Record excerpts:

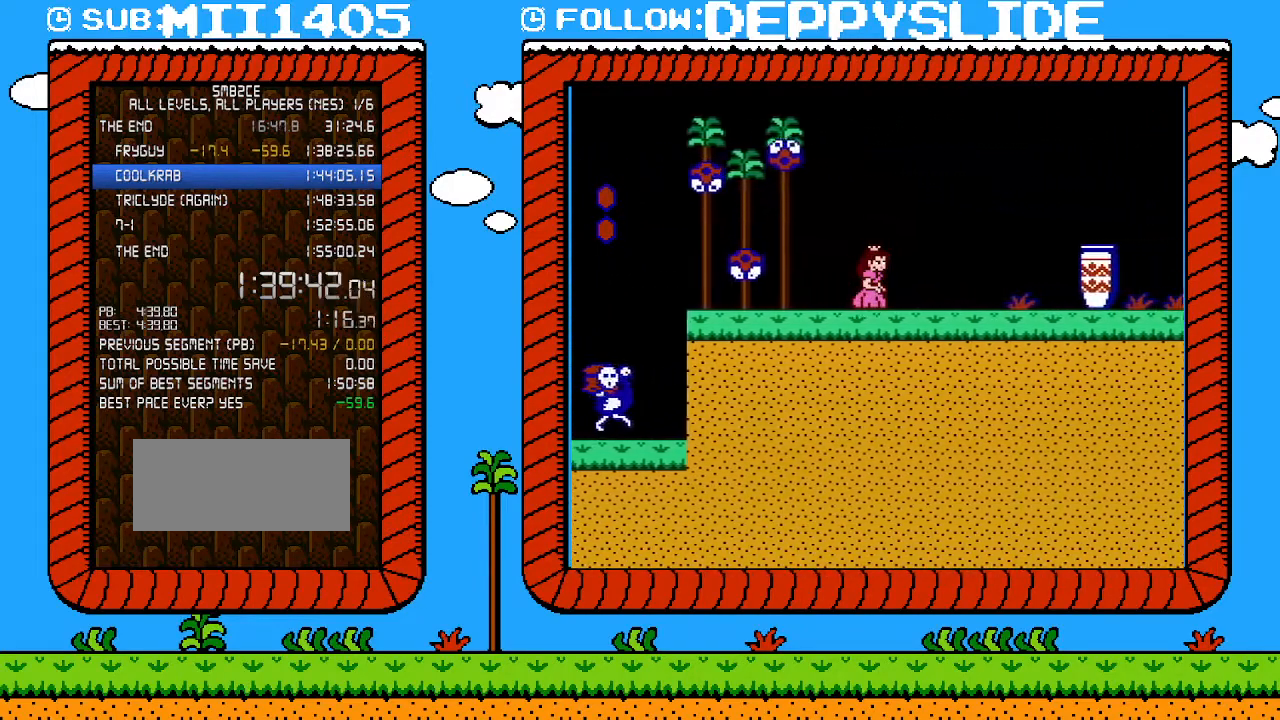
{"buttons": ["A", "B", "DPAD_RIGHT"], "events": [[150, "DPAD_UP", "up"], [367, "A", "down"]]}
==
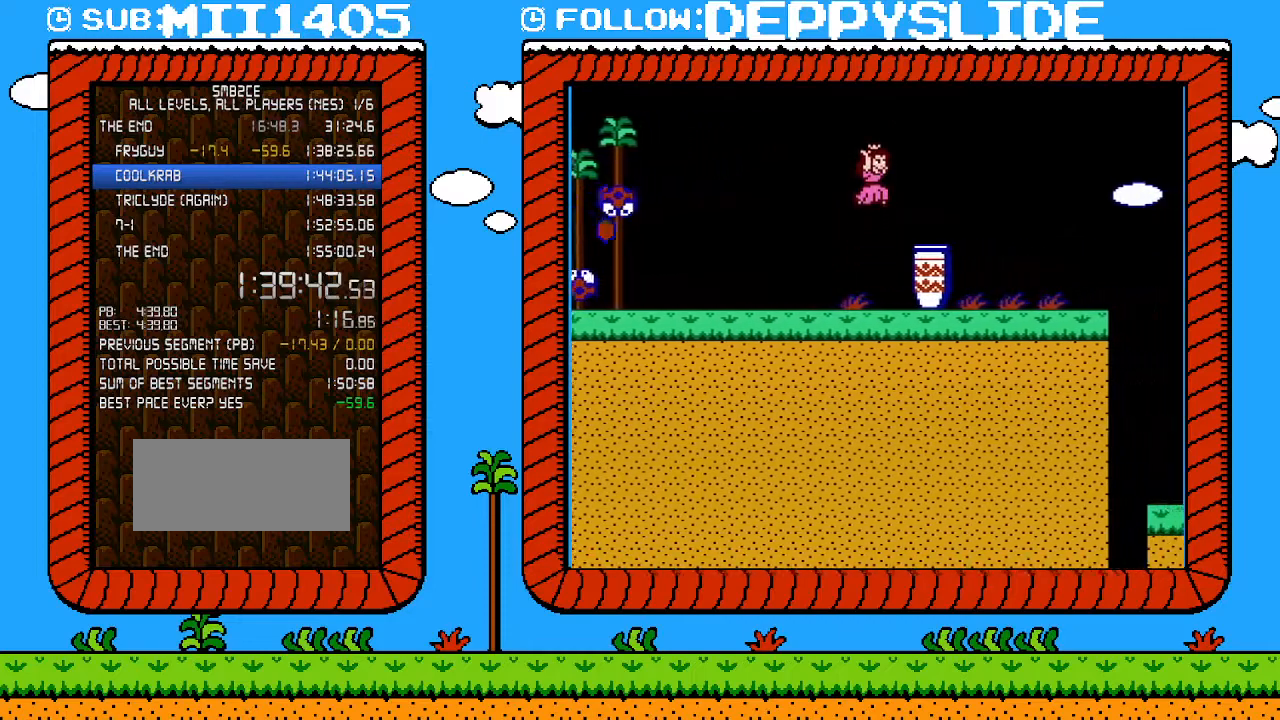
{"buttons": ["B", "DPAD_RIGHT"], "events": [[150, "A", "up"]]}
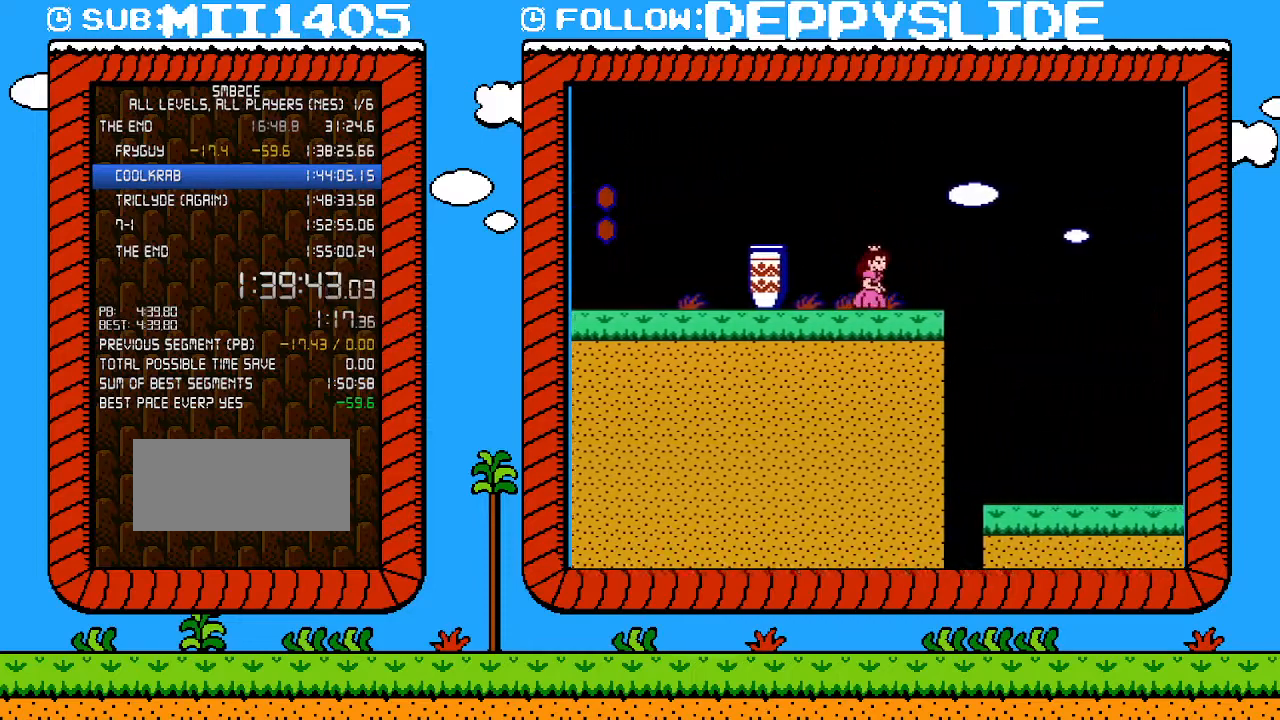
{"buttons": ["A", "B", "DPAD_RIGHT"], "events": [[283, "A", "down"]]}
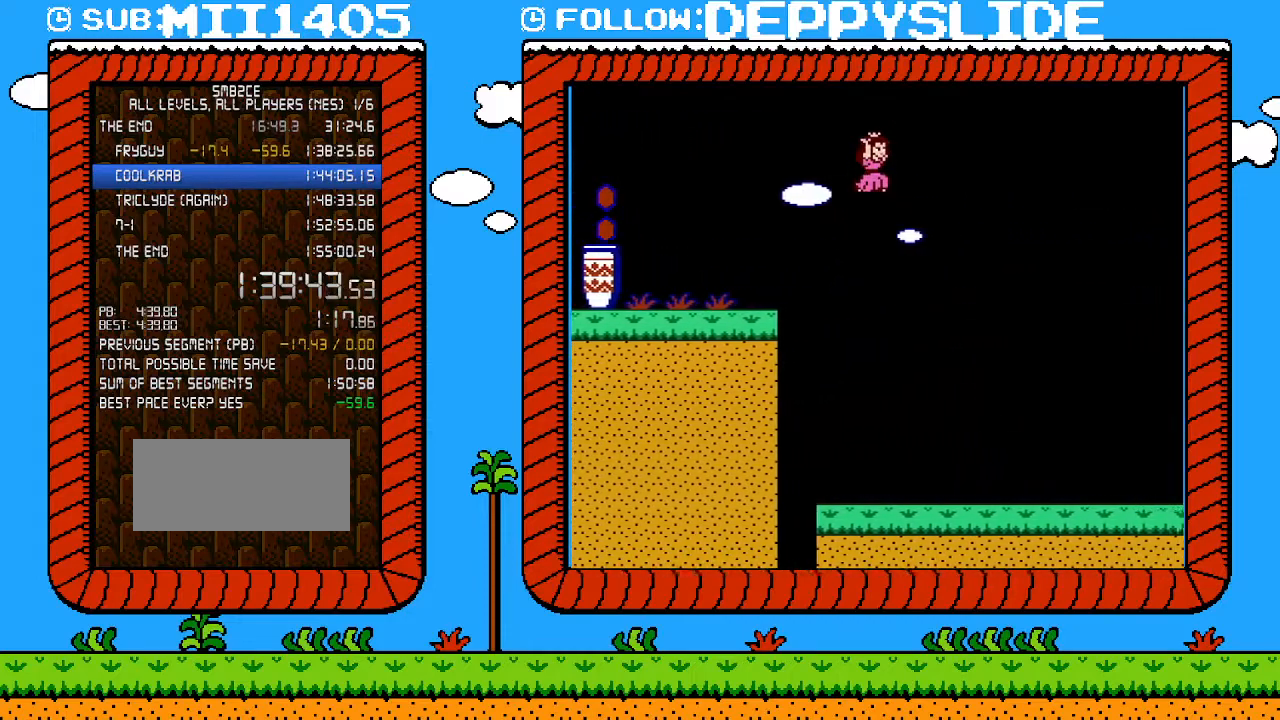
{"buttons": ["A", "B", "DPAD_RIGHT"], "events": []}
==
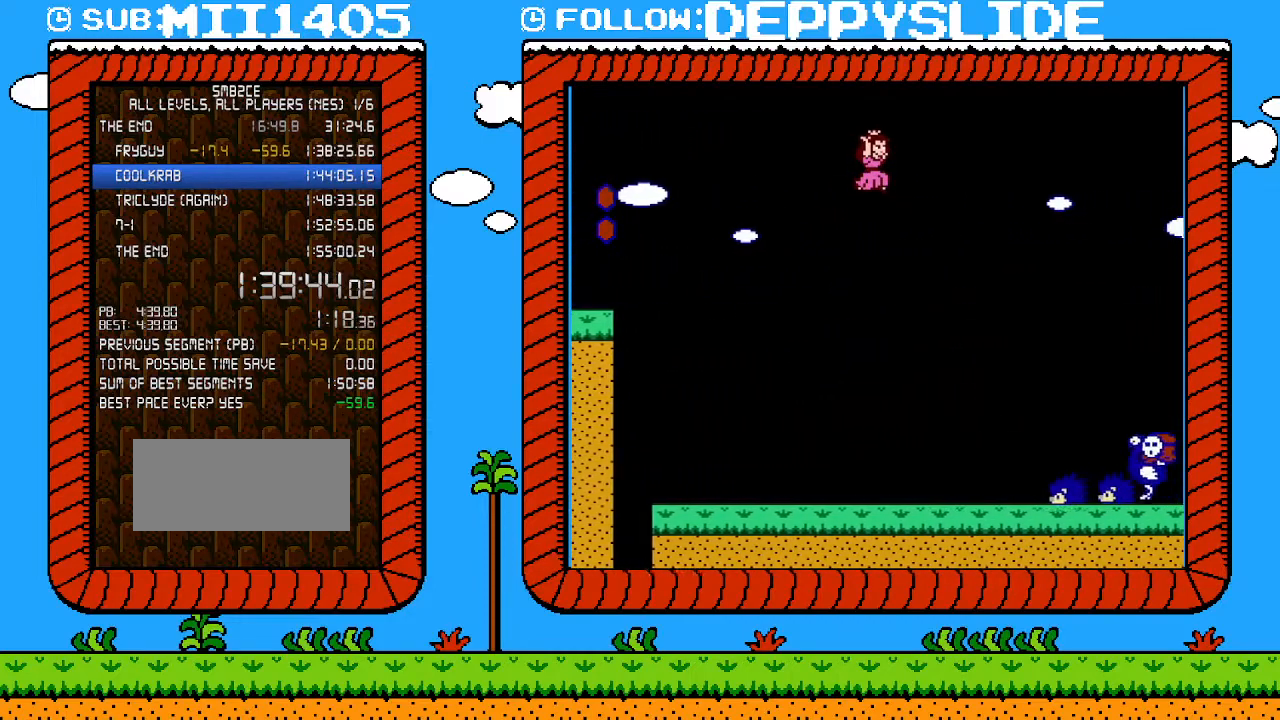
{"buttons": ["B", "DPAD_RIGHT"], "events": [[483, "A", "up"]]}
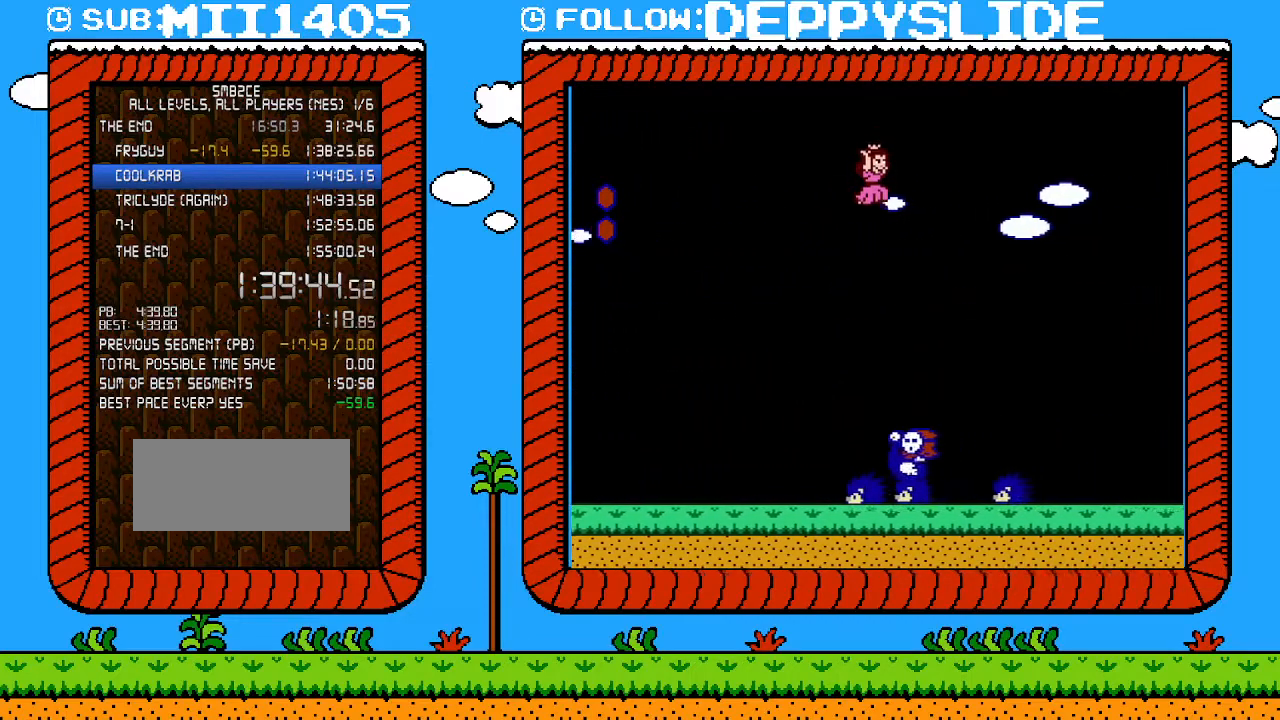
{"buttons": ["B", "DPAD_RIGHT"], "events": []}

Your assignment: A single number is expected here: the count of lines in the material above with "down" in them.

Response to this task: 2